Qui legitis flores et humi nascentia fraga,
frigidus, o pueri, fugite hinc: latet anguis in herba.

Los que buscáis flores y fresas que nacen en el suelo/ huid de aquí, la helada serpiente se esconde en la hierba.


dimecres, 1 de març del 2017

Pulvis es, et in pulverem reverteris.

Preguntarse qué es el hombre y cuál es el sentido de su existencia implica pensar acerca de la vida, y también de la muerte.

La muerte está más o menos presente en el pensamiento de todos: como evento inesperado, como un objeto de estudio, como una idea que marca un límite donde se tiene miedo de mirar hacia atrás, ¿qué es la muerte? ¿Es una perspectiva o más bien el final de cualquier perspectiva?

Se puede argumentar, biológicamente hablando, que representa un cambio de estado, el cese de las actividades de un organismo pierde su vida y se disuelve, pero no se desaparece, porque su materia viene a componer algo más; aunque esto no parece reconfortar mucho, se puede decir que, en rigor, morir no significa desaparecer. Aristóteles, Del alma, piensa de la muerte como el fin de aquella determinación específica que una persona que vive constituye, es decir, como la descomposición de su materia (cuerpo) que se produce simultáneamente con la pérdida de su forma (alma) a la que está ligada inextricablemente.

Ya en el poema de la fuerza encontramos:

El pensamiento de la muerte no puede sostenerse sino por relámpagos, desde que se siente que la muerte es, en efecto, posible. Es verdad que todos los hombres están destinados a morir y que un soldado puede envejecer en los combates; pero en aquellos cuya alma está sometida al yugo de la guerra, la relación entre la muerte y el porvenir no es igual que en los demás hombres. Para los otros la muerte es un límite impuesto de antemano al porvenir, para ellos es el porvenir mismo, el porvenir asignado a su profesión. Que los hombres tengan por porvenir la muerte es algo contrario a la naturaleza. Desde que la práctica de la guerra hace sensible la posibilidad de muerte que encierra cada minuto, el pensamiento se vuelve incapaz de pasar de un día a otro sin atravesar la imagen de la muerte.
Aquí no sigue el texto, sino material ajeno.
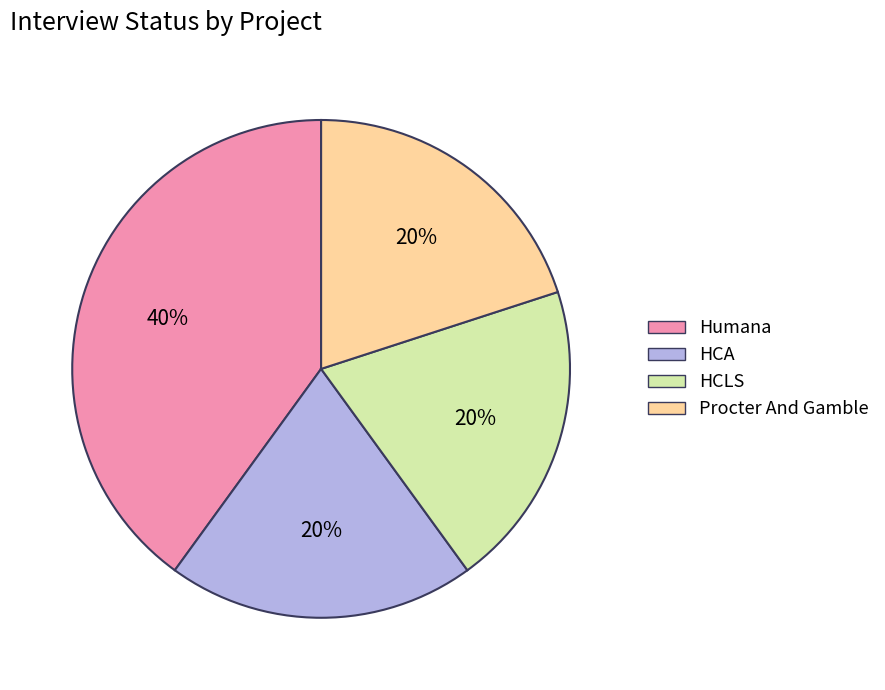

Does HCA represent more than half of the total?

No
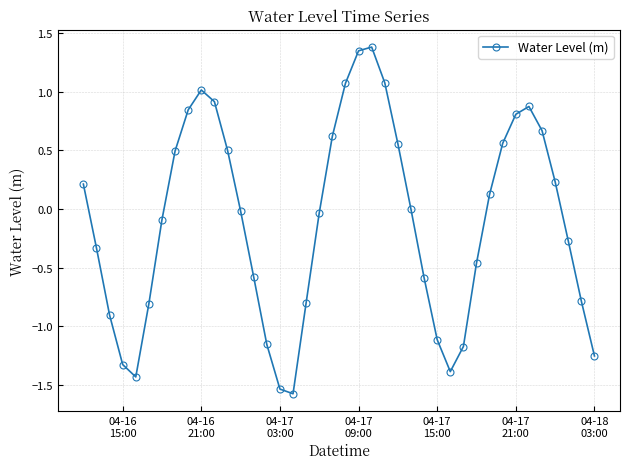

What is the greatest value displayed?

1.4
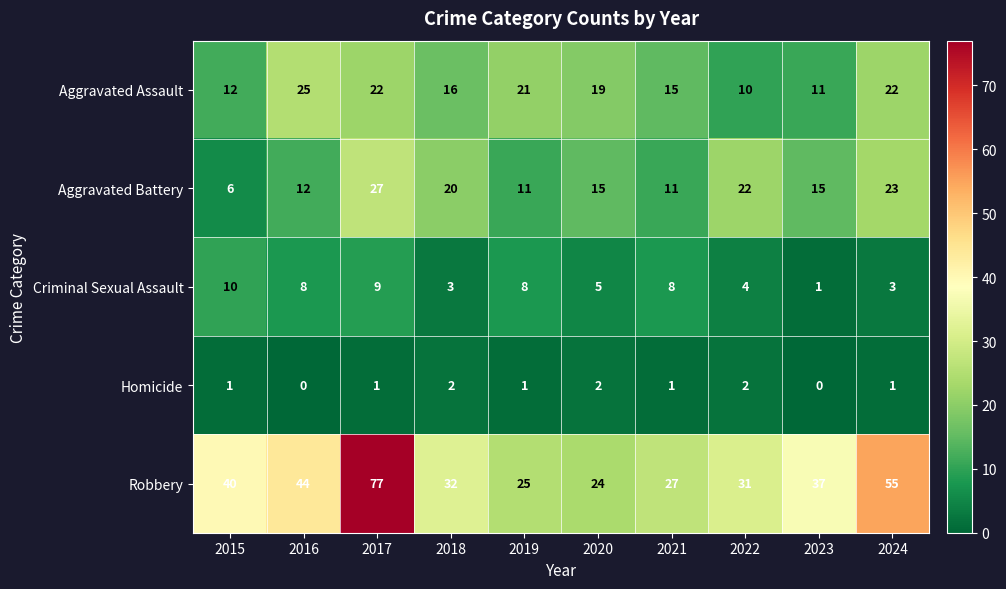

The Aggravated Assault series shows 19 at 2020. True or false?

True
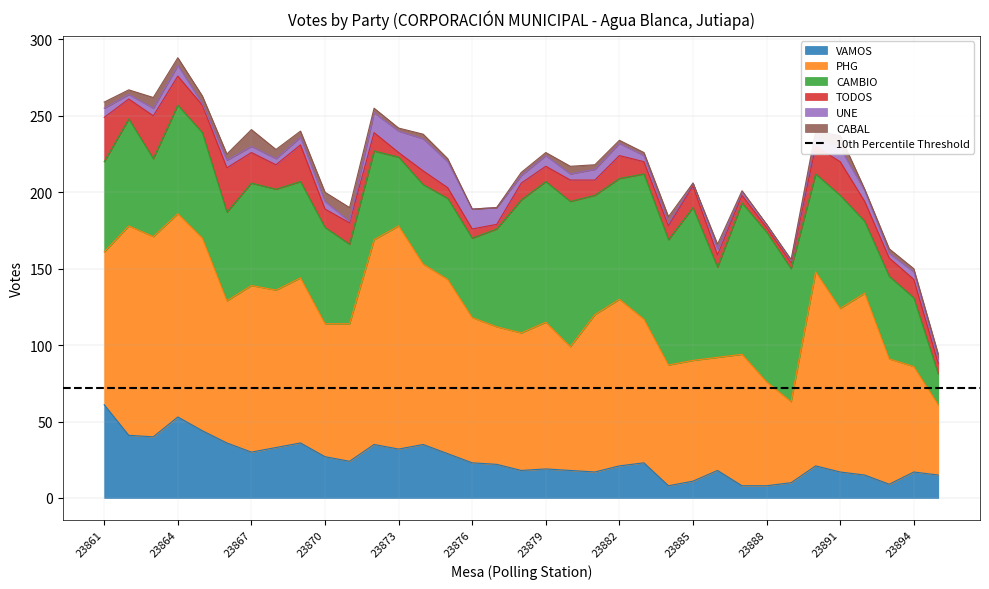

At which label is CABAL closest to 5?

23864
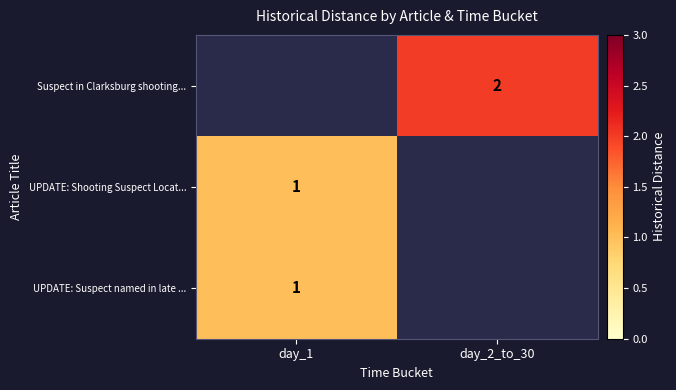

Which category has the highest value across all series?

day_2_to_30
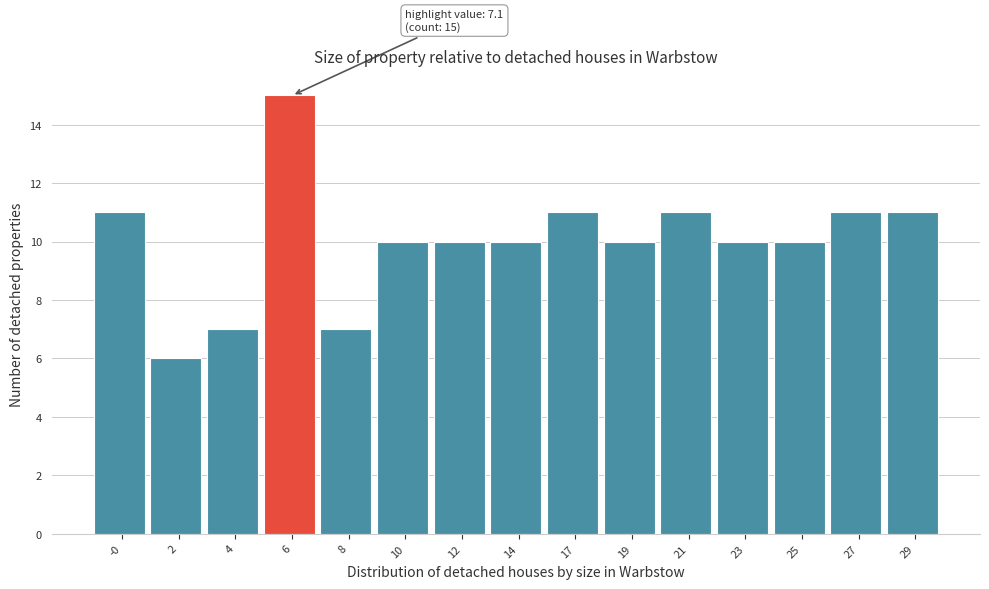

Reading left to right, transcribe all the data shown in this chart.

-0=11	2=6	4=7	6=15	8=7	10=10	12=10	14=10	17=11	19=10	21=11	23=10	25=10	27=11	29=11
Weil piensa de la muerte como un horizonte que certifica la igualdad de todas las personas. La Fuerza, el verdadero protagonista de la Ilíada, con su inevitable fatalidad, nos asimila entre ganadores y perdedores, porque tarde o tempranos estamos todos sujetos a la misma suerte. Aunque una vida puede parecer más feliz y válida que otra, aunque puede ser envidiada y codiciada por los que sienten dolor, el imperio de la fuerza se siente en toda existencia, causando sufrimiento y anotando la incapacidad del individuo de resistir la necesidad de los acontecimientos.
Se trata de una interpretación, de Simone Weil, seguramente influenciada por sus vicisitudes y contingencias históricas drásticas, sin embargo se le reconoce el mérito de haber teorizado la igualdad humana aunque sea en una perspectiva de “sufrimiento”, siendo bien real. De hecho, Weil, cree en la vida a partir de la idea de la muerte, en una dimensión de dolor y malestar. La muerte recuerda al hombre que tiene un tiempo finito para sus obras.

Un hombre que no estuviera destinado a morir perdería el sentido del valor de sus gestos y sus relaciones. La muerte en cambio, es la perspectiva que nos impulsa a vivir plenamente nuestra existencia. Las acciones del hombre que necesariamente se va desgastando serán eternas. Cada hecho se determina en el curso de su vida, de manera consciente o no, de todo lo que ha pasado antes y lo que está sucediendo a su alrededor, y al mismo tiempo determina por sus acciones aquello que sucederá.

La muerte es el final de los cálculos individuales, pero también es parte de un proceso eterno. Hay que adquirir consciencia de lo que significa iniciar un camino que alcanza una comprensión de lo que se es en el sentido más profundo.

El miedo a la muerte es ciertamente difícil de extinguir, siempre será una constante que tendrá lugar en el alma humana; pero hay una gran diferencia entre aquellos que la afrontan desde la soledad llegando a despreciar la vida, y los que se encuentran con fuerza y sabiduría para entenderlo como parte de una realidad mayor de uno mismo, en la que está llamado a desempeñar la mayor parte de su función.

Memento homo, quia pulvis es, et in pulverem reverteris.